Higher capital requirement is for competitive banking
Abiodun Akinkunmi
The Central Bank
of Nigeria’s goals are price stability, a high and stable rate of
employment, and sustainable growth in economic output. Increasing the capital
requirements for banks is consistent with all of those goals, even though
it may reduce lending in the short run. The reality is that the Central Bank of Nigeria (CBN)
and Nigerian banks operate in an increasingly integrated world financial
system. Despite restrictions on their use, electronic banking and
international currencies such as the U.S. dollar and the Euro compete
with Naira assets savings and even for use in everyday transactions. If Nigerian banks are not
perceived as “safe”, deposits will flow to other currencies via online banking.
Thus strengthening the banking system and reducing the probability of
bank failure is part of the CBN’s programme to keep the Naira
competitive. More Naira held willingly at reasonable interest rates means
lower inflation and lower borrowing costs rates for business.
When a bank fails, the
government inevitably feels obligated to help depositors who have lost
their savings. The easiest
way to do this is printing paper money. But this is inflationary and
often turns a banking crisis into a currency crisis, as Nigeria found out
in 1980s. As confidence in
Nigerian banks increases, reserve requirements can be lowered again,
although not below those mandated by Basel II standards for risk
management and lending transparency.
The risk of bank failure can
also be reduced by better use of information technology and
implementation of national credit reporting and loan risk assessment
standards, as recommended by the Bank of International Settlements (BIS)

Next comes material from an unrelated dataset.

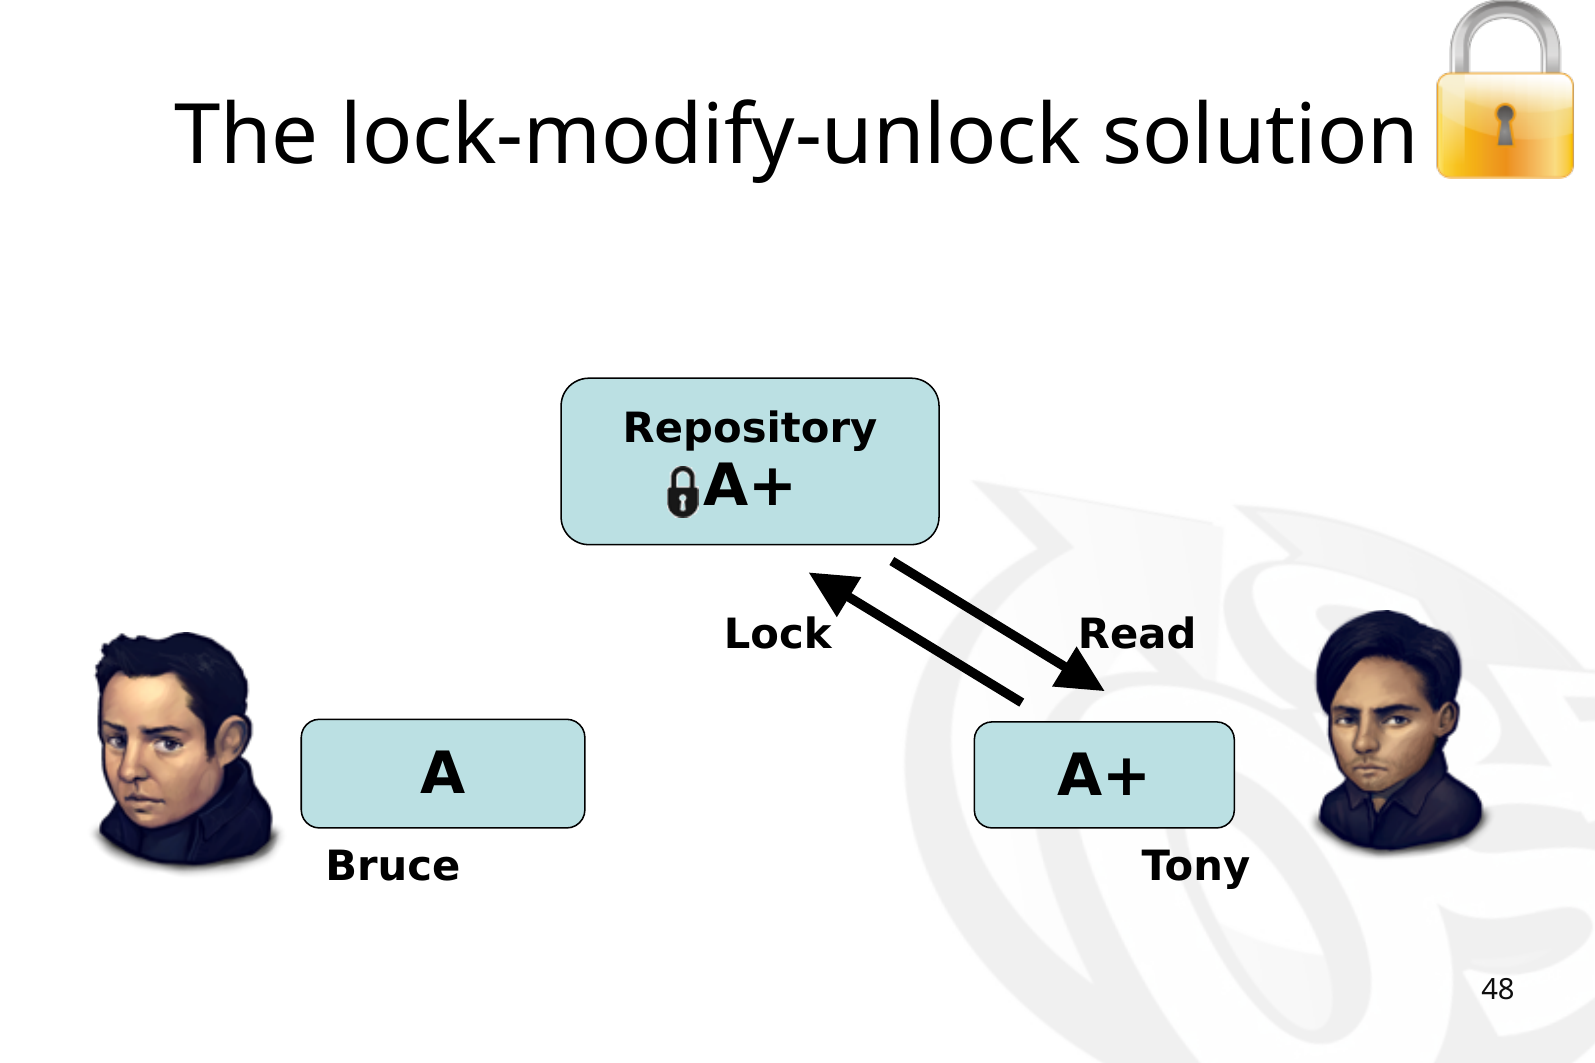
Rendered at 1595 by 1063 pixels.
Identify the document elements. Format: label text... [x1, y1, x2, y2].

under its Basel II standards.
The CBN should be the first to implement these modern financial
controls via upgrades to its loan reporting and monitoring
technology. However,
Nigerian banks, small and large, should gradually be integrated into a
national credit monitoring system.
Some argue Nigeria has too
many banks. To some extent,
this problem will take care of itself as larger banks acquire small banks
and as some small banks merge.
Meeting higher capital requirements and adopting new information
technology will give some banks, large or small, a competitive edge. Meeting these requirements
quickly will create a safer banking system, albeit with fewer and larger
banks down the road.
International competition means that even large banks must meet
international standards.
Yet another to upgrade
Nigeria’s banking and financial system is that the IMF and World Bank and
soon the ADB will reward early adopters of stronger prudential regulation
with greater access to multilateral loans. Sound financial regulation also encourages private
bond and equity investors.
Improving Nigeria sovereign credit rating could also reduce
borrowing costs for private and public entities, including the cost of
trade credits.
Consumers and small business
may think that tighter regulation will increase the cost of credit. Yet the lack of credit reporting
and loan monitoring is one reason it is almost impossible to get
mortgages and consumer credit in Nigeria. A credit reporting system would also benefit
poor and middle class Nigerians as it would allow those with good credit
ratings to get access to loans now only available to wealthy or
well-connected Nigerians. A
sound banking system and a stable currency will eventually make it
possible for Nigerian banks to issue true credit cards and to expand
their portfolio of consumer loans.
Currency competition and
electronic banking appear to be a threat to the use of the Naira and to
domestic Nigerian banks. But
if the CBN responds by making the Naira and Nigeria’s banks more
competitive, “spontaneous dollarization” and the growth of the
underground dollar economy can be halted. Placing more legal restrictions on the movement of
capital and the use of dollars may slow dollarization, but at great cost as
higher inflation will only continue to weaken both the Naira and the
banking system. When
the inevitable currency crisis comes, it will only reward Nigerians who
illegally use and hold dollars rather than Naira. Since banking and
currency crises only accelerate dollarization and capital, delaying new
capital and credit standards will only mean Nigeria will pay an even
higher price to keep the Naira a viable currency. This is what happened to the
ruble over the past ten years. More than half of all transactions in Russia are
now conducted using dollars and capital flight is a continuing problem.